### DOCUMENT PASSAGE

#1 of 6 Things Our Kids Just Plain Won't Get
Do you use Skype or Yahoo Messenger? Take a look at some of their icons.
Specifically, the "Call" and "Voice Call" icons.
I know my kids have never used the old microphone that Yahoo Messenger uses to represent "Voice Call" because I raised them, and therefore can safely say than none of them are news anchors from the 1950s. But it won't be long before the vast majority of the people using those programs have never used a phone or mic like that, or even seen one in person. It doesn't take a genius to know that those are just outdated and obsolete versions of modern phones and mics, and you might even recognize them from any movie filmed before 1995, but other concepts might be harder to grasp.
For instance, if you weren't alive during the early 90s, how are you supposed to know what the hell that thing next to the "Save" button on every single program in existence is supposed to represent.
A Transformer talking out of the side of its mouth?

######

# [WHAT IS REQUIRED]
In the passage about outdated software icons, what does Yahoo Messenger's old microphone icon represent?

### PROVIDED INFORMATION

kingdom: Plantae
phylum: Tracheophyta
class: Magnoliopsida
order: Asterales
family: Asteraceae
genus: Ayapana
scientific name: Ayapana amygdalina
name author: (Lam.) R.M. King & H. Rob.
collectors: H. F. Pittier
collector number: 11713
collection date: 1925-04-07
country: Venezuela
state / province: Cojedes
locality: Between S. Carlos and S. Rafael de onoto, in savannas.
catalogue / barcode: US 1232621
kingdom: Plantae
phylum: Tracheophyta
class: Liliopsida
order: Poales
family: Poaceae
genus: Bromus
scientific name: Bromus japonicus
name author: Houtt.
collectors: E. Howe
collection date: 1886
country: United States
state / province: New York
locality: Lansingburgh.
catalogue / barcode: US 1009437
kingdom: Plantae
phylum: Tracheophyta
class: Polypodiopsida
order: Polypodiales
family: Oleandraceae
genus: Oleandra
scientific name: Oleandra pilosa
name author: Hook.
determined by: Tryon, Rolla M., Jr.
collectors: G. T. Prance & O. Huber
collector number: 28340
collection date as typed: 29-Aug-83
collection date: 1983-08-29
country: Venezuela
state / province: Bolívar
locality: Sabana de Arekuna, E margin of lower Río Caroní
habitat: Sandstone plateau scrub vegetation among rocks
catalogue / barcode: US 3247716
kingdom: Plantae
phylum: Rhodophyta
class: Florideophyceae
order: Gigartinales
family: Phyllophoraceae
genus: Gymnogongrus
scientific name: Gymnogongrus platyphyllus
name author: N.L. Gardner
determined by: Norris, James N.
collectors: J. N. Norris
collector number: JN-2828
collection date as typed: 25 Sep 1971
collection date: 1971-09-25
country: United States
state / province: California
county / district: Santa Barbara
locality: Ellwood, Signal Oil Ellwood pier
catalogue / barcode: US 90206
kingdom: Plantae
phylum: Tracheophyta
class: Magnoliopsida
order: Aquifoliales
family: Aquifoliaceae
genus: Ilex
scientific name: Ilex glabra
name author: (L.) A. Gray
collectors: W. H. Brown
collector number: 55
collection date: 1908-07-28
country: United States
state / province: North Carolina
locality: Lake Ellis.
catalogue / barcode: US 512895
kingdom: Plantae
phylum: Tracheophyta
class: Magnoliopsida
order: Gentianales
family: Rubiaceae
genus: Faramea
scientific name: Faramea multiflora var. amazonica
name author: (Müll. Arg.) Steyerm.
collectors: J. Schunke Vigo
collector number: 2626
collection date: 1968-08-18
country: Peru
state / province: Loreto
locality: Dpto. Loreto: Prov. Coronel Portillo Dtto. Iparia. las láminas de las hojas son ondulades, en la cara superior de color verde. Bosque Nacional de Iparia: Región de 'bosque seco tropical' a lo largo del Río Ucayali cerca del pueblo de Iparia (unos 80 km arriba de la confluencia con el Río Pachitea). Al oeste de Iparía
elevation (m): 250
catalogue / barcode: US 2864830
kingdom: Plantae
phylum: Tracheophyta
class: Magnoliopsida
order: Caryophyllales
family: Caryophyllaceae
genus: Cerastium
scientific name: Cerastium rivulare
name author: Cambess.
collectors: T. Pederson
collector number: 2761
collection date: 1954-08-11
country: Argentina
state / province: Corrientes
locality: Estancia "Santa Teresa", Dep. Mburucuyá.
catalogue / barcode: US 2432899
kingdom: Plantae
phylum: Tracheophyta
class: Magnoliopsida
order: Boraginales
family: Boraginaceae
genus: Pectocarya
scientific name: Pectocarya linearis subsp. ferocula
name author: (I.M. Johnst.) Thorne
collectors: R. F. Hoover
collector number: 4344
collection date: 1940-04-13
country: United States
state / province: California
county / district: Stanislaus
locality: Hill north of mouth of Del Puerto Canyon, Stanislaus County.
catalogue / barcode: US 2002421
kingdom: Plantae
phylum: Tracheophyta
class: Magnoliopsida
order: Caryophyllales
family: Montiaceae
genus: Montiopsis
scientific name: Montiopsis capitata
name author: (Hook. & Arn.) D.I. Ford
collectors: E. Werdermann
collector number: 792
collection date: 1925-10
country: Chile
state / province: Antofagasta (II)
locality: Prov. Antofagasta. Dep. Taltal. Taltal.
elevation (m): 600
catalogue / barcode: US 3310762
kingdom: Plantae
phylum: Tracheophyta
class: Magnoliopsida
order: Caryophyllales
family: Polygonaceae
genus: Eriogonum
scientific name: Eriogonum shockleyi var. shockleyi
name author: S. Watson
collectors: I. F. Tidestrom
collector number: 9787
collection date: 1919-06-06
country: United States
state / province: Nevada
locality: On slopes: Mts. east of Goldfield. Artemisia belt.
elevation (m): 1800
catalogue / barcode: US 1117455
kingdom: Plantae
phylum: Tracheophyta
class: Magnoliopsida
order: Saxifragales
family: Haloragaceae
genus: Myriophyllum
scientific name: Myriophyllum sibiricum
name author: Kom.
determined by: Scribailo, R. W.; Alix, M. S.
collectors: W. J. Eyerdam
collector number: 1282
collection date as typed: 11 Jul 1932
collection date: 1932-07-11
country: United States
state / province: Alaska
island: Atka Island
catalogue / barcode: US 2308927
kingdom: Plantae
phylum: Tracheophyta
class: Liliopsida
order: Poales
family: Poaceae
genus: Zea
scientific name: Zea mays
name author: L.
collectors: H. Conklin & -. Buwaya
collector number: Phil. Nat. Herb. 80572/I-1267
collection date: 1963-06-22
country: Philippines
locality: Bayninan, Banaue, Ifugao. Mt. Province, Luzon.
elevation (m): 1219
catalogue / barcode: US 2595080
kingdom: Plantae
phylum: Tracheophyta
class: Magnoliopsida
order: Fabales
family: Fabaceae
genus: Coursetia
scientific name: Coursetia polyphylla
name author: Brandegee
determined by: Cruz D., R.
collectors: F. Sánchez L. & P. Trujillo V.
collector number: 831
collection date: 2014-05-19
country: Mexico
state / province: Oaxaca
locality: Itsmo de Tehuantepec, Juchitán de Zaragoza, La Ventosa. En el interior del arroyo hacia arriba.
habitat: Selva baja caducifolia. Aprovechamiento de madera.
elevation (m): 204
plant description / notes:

######

# [FINAL ANSWER]
"Voice Call."